DATA TO PROCESS:
--- START ---

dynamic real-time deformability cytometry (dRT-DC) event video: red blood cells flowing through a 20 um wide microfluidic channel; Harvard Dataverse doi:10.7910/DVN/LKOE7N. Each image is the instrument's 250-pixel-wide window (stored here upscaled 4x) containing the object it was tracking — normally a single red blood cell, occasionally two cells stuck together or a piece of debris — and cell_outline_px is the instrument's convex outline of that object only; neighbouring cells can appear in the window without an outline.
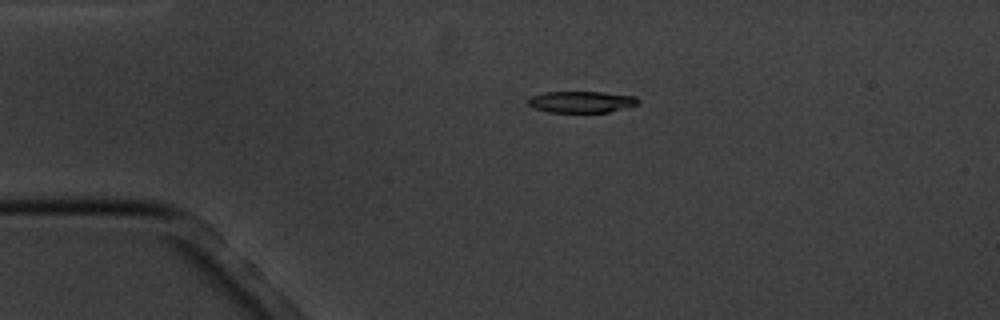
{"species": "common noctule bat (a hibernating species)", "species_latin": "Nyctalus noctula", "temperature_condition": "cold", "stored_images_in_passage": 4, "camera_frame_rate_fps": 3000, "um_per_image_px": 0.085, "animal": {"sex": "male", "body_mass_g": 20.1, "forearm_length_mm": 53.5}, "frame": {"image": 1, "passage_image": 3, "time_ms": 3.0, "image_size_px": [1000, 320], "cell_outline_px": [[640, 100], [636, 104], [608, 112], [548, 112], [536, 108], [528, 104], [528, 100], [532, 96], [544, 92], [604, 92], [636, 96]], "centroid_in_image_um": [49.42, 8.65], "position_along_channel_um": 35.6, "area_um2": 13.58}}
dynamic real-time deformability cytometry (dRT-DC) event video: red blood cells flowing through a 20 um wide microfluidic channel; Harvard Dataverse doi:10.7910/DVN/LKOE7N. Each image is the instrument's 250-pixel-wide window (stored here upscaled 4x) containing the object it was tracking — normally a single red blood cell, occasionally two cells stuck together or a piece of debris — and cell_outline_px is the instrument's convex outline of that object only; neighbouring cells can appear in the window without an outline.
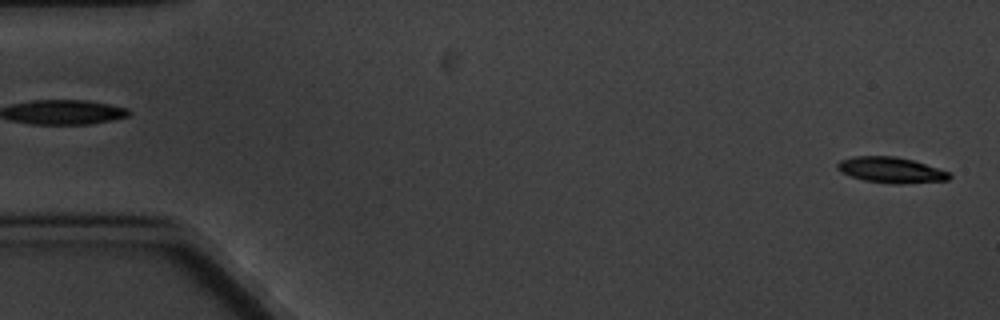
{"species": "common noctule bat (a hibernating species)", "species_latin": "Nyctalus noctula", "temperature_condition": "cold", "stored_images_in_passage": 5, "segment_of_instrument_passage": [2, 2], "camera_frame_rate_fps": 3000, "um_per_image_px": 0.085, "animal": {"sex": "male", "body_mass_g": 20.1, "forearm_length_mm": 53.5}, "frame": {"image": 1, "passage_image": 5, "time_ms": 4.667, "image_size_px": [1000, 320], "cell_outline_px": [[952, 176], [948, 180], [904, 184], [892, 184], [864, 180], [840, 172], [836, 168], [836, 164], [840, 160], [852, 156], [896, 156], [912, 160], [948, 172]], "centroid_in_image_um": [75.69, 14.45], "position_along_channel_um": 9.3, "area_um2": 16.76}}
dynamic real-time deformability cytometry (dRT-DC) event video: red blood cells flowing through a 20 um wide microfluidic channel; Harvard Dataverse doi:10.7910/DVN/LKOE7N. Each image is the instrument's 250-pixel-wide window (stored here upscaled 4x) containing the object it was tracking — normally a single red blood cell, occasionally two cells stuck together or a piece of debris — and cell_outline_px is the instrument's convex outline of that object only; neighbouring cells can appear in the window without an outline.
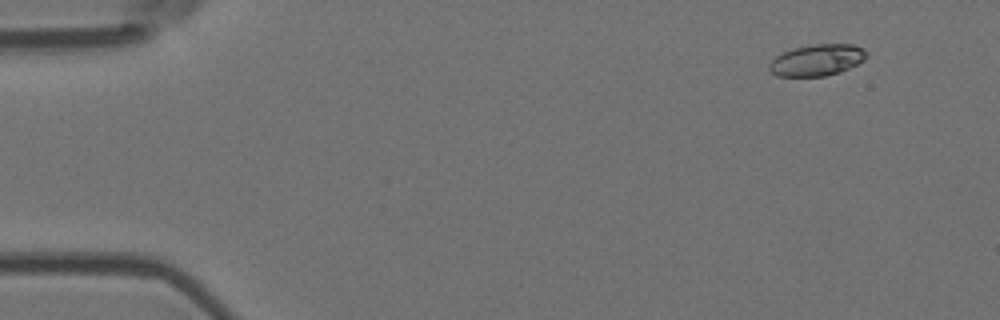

--- END ---

GOAL:
Set down all the entries exactly as they appear, but skip any pictures.

RESPONSE FOR THIS EXERCISE:
dynamic real-time deformability cytometry (dRT-DC) event video: red blood cells flowing through a 20 um wide microfluidic channel; Harvard Dataverse doi:10.7910/DVN/LKOE7N. Each image is the instrument's 250-pixel-wide window (stored here upscaled 4x) containing the object it was tracking — normally a single red blood cell, occasionally two cells stuck together or a piece of debris — and cell_outline_px is the instrument's convex outline of that object only; neighbouring cells can appear in the window without an outline.
{"species": "common noctule bat (a hibernating species)", "species_latin": "Nyctalus noctula", "temperature_condition": "cold", "stored_images_in_passage": 4, "camera_frame_rate_fps": 3000, "um_per_image_px": 0.085, "animal": {"sex": "male", "body_mass_g": 20.1, "forearm_length_mm": 53.5}, "frame": {"image": 1, "passage_image": 3, "time_ms": 3.0, "image_size_px": [1000, 320], "cell_outline_px": [[640, 100], [636, 104], [608, 112], [548, 112], [536, 108], [528, 104], [528, 100], [532, 96], [544, 92], [604, 92], [636, 96]], "centroid_in_image_um": [49.42, 8.65], "position_along_channel_um": 35.6, "area_um2": 13.58}}
dynamic real-time deformability cytometry (dRT-DC) event video: red blood cells flowing through a 20 um wide microfluidic channel; Harvard Dataverse doi:10.7910/DVN/LKOE7N. Each image is the instrument's 250-pixel-wide window (stored here upscaled 4x) containing the object it was tracking — normally a single red blood cell, occasionally two cells stuck together or a piece of debris — and cell_outline_px is the instrument's convex outline of that object only; neighbouring cells can appear in the window without an outline.
{"species": "common noctule bat (a hibernating species)", "species_latin": "Nyctalus noctula", "temperature_condition": "cold", "stored_images_in_passage": 5, "segment_of_instrument_passage": [2, 2], "camera_frame_rate_fps": 3000, "um_per_image_px": 0.085, "animal": {"sex": "male", "body_mass_g": 20.1, "forearm_length_mm": 53.5}, "frame": {"image": 1, "passage_image": 5, "time_ms": 4.667, "image_size_px": [1000, 320], "cell_outline_px": [[952, 176], [948, 180], [904, 184], [892, 184], [864, 180], [840, 172], [836, 168], [836, 164], [840, 160], [852, 156], [896, 156], [912, 160], [948, 172]], "centroid_in_image_um": [75.69, 14.45], "position_along_channel_um": 9.3, "area_um2": 16.76}}
dynamic real-time deformability cytometry (dRT-DC) event video: red blood cells flowing through a 20 um wide microfluidic channel; Harvard Dataverse doi:10.7910/DVN/LKOE7N. Each image is the instrument's 250-pixel-wide window (stored here upscaled 4x) containing the object it was tracking — normally a single red blood cell, occasionally two cells stuck together or a piece of debris — and cell_outline_px is the instrument's convex outline of that object only; neighbouring cells can appear in the window without an outline.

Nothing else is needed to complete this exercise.